* WHAT THIS EXERCISE ASKS
(a) List every output interface type that the passage on graphics card components names as a port on graphics cards.
(b) Translate into Spanish this sentence from the passage on graphics card components: "This conversion is handled by the Voltage Regulation Module (VRM)."
(c) Carry on the passage about graphics card components, starting right after its final sentence.

GPU (Graphics Processing Unit) Core: At the core of every graphics card, the GPU stands as a dedicated processor optimized for accelerating graphics rendering. With its ability to process thousands of operations simultaneously, the GPU excels in tasks that require parallel processing. This makes it indispensable not just for gaming and visual applications, but also for specific computational tasks in areas such as scientific research and machine learning.
GPU Memory: Graphics cards are equipped with a specialized form of memory, known as Video RAM (VRAM), which is optimized to meet the high-speed, high-bandwidth demands of processing and rendering visuals. VRAM is used to store textures, frame buffers, and other essential data needed for rendering images, contributing directly to the speed and quality of the graphics produced.
VRM: To meet their high-power draws, high-end graphics cards often require more power than the motherboard can supply. This leads to the necessity for direct power connections from the computer’s power supply unit (PSU) via one or more dedicated 8-pin connectors. The PSU provides the additional power over a 12v rail which is then converted to the ~1V required by the GPU die, as well as to various other voltages needed for components like memory on the card. This conversion is handled by the Voltage Regulation Module (VRM).
Display interfaces: The main objective of graphics cards is to output the rendered images to display devices. They are equipped with various output interfaces such as HDMI, DisplayPort, DVI, and VGA ports. These interfaces enable connectivity with a wide range of display devices, including monitors, TVs, and projectors, catering to different needs and ensuring compatibility with various display technologies.
Cooling: High-performance graphics cards generate a substantial amount of heat due to their intense processing tasks. To counter this, a robust cooling system is used, which may comprise heat sinks to dissipate heat, fans to circulate air, and in some cases, liquid cooling solutions. These systems work together to ensure the GPU operates within safe temperature ranges, thus maintaining performance and longevity.

What are the components of the Graphics Processing Unit (GPU) core?👁 An open pc case, with a Gigabyte graphics card installed next to an AMD CPU heatsink and a Samsung SSD.

The GPU core is the brains of the entire graphics operation of your PC and there are a few key components of the GPU that help it in successfully doing its job.

Dataset items
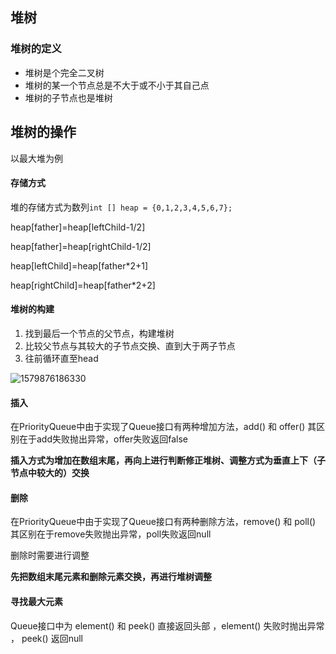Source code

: ## 堆树

### 堆树的定义

* 堆树是个完全二叉树
* 堆树的某一个节点总是不大于或不小于其自己点
* 堆树的子节点也是堆树

## 堆树的操作

以最大堆为例

#### 存储方式

堆的存储方式为数列`int [] heap = {0,1,2,3,4,5,6,7}; `

heap[father]=heap[leftChild-1/2]

heap[father]=heap[rightChild-1/2]

heap[leftChild]=heap[father*2+1]

heap[rightChild]=heap[father*2+2]

#### 堆树的构建

1. 找到最后一个节点的父节点，构建堆树
2. 比较父节点与其较大的子节点交换、直到大于两子节点
3. 往前循环直至head

![1579876186330](C:\Users\hasaki\AppData\Roaming\Typora\typora-user-images\1579876186330.png)

#### 插入

在PriorityQueue中由于实现了Queue接口有两种增加方法，add() 和 offer() 其区别在于add失败抛出异常，offer失败返回false

**插入方式为增加在数组末尾，再向上进行判断修正堆树、调整方式为垂直上下（子节点中较大的）交换**

#### 删除

在PriorityQueue中由于实现了Queue接口有两种删除方法，remove() 和 poll() 其区别在于remove失败抛出异常，poll失败返回null

删除时需要进行调整

**先把数组末尾元素和删除元素交换，再进行堆树调整**

#### 寻找最大元素

Queue接口中为 element() 和 peek() 直接返回头部 ，element() 失败时抛出异常 ， peek() 返回null



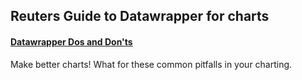 ## Reuters Guide to Datawrapper for charts

#### [Datawrapper Dos and Don'ts](./dos-and-donts.md)
Make better charts! What for these common pitfalls in your charting.
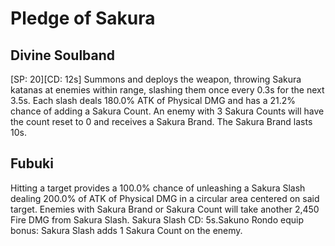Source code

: # Pledge of Sakura

## Divine Soulband

[SP: 20][CD: 12s] Summons and deploys the weapon, throwing Sakura katanas at enemies within range, slashing them once every 0.3s for the next 3.5s. Each slash deals 180.0% ATK of Physical DMG and has a 21.2% chance of adding a Sakura Count. An enemy with 3 Sakura Counts will have the count reset to 0 and receives a Sakura Brand. The Sakura Brand lasts 10s.

## Fubuki

Hitting a target provides a 100.0% chance of unleashing a Sakura Slash dealing 200.0% of ATK of Physical DMG in a circular area centered on said target. Enemies with Sakura Brand or Sakura Count will take another 2,450 Fire DMG from Sakura Slash. Sakura Slash CD: 5s.Sakuno Rondo equip bonus: Sakura Slash adds 1 Sakura Count on the enemy.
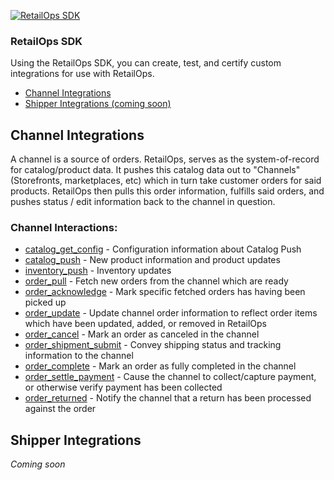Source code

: [![RetailOps SDK](http://cdn2.hubspot.net/hubfs/530512/Image/logo.png)](http://retailops.com)

### RetailOps SDK

Using the RetailOps SDK, you can create, test, and certify custom integrations for use with RetailOps.

- [Channel Integrations](#channel-integrations)
- [Shipper Integrations (coming soon)](#shipper-integrations)

## Channel Integrations

A channel is a source of orders.
RetailOps, serves as the system-of-record for catalog/product data.
It pushes this catalog data out to "Channels" (Storefronts, marketplaces, etc) which in turn take customer orders for said products.
RetailOps then pulls this order information, fulfills said orders, and pushes status / edit information back to the channel in question.

### Channel Interactions:

- [catalog_get_config](docs/catalog_get_config_v1.md) - Configuration information about Catalog Push
- [catalog_push](docs/catalog_push_v1.md) - New product information and product updates
- [inventory_push](docs/inventory_push_v1.md) - Inventory updates
- [order_pull](docs/order_pull_v1.md) - Fetch new orders from the channel which are ready
- [order_acknowledge](docs/order_acknowledge_v1.md) - Mark specific fetched orders has having been picked up
- [order_update](docs/order_update_v1.md) - Update channel order information to reflect order items which have been updated, added, or removed in RetailOps
- [order_cancel](docs/order_cancel_v1.md) - Mark an order as canceled in the channel
- [order_shipment_submit](docs/order_shipment_submit_v1.md) - Convey shipping status and tracking information to the channel
- [order_complete](docs/order_complete_v1.md) - Mark an order as fully completed in the channel
- [order_settle_payment](docs/order_settle_payment_v1.md) - Cause the channel to collect/capture payment, or otherwise verify payment has been collected
- [order_returned](docs/order_returned_v1.md) - Notify the channel that a return has been processed against the order

## Shipper Integrations

*Coming soon*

* ANSWERS BY ITEM
(a) HDMI, DisplayPort, DVI, VGA

(b) Esta conversión la realiza el Módulo de Regulación de Voltaje (VRM).

(c)
Stream Processors or CUDA Cores are the functional working units within a GPU core, dedicated to performing the FP32 shader operations and computational work required for graphics rendering and other parallel processing tasks. The abundance of stream processors or CUDA cores (depending on your GPU) enables the GPU to handle multiple operations simultaneously. The greater the number of these cores, the faster the GPU.
Memory Interface: The GPU's memory bandwidth determines data transfer speeds between the GPU core and VRAM. This is dependent on two factors: memory interface width (bits) and VRAM transfer rate (measured in Gbps). Bandwidth, which is measured in GB/s, is calculated by multiplying the bus width with the transfer rate and then dividing by 8 bits per byte. For instance, a GPU with a 320-bit bus width and 14 Gbps VRAM transfer rate yields a bandwidth of 560 GB/s.
ROPs (Raster Operations Pipelines) and TMUs (Texture Mapping Units): ROPs play quite an important role in producing the final pixel output on the screen, executing tasks such as antialiasing to enhance image quality. TMUs, on the other hand, are responsible for applying textures to 3D models. Both components are vital for achieving high-quality visual effects and rendering performance, contributing significantly to the overall visual experience.
RT Cores: These dedicated units accelerate real-time ray tracing tasks, such as bounding volume hierarchy traversal and ray-triangle intersections. By offloading these specific computations to specialized hardware, GPUs achieve a significant reduction in load for rendering complex lighting effects.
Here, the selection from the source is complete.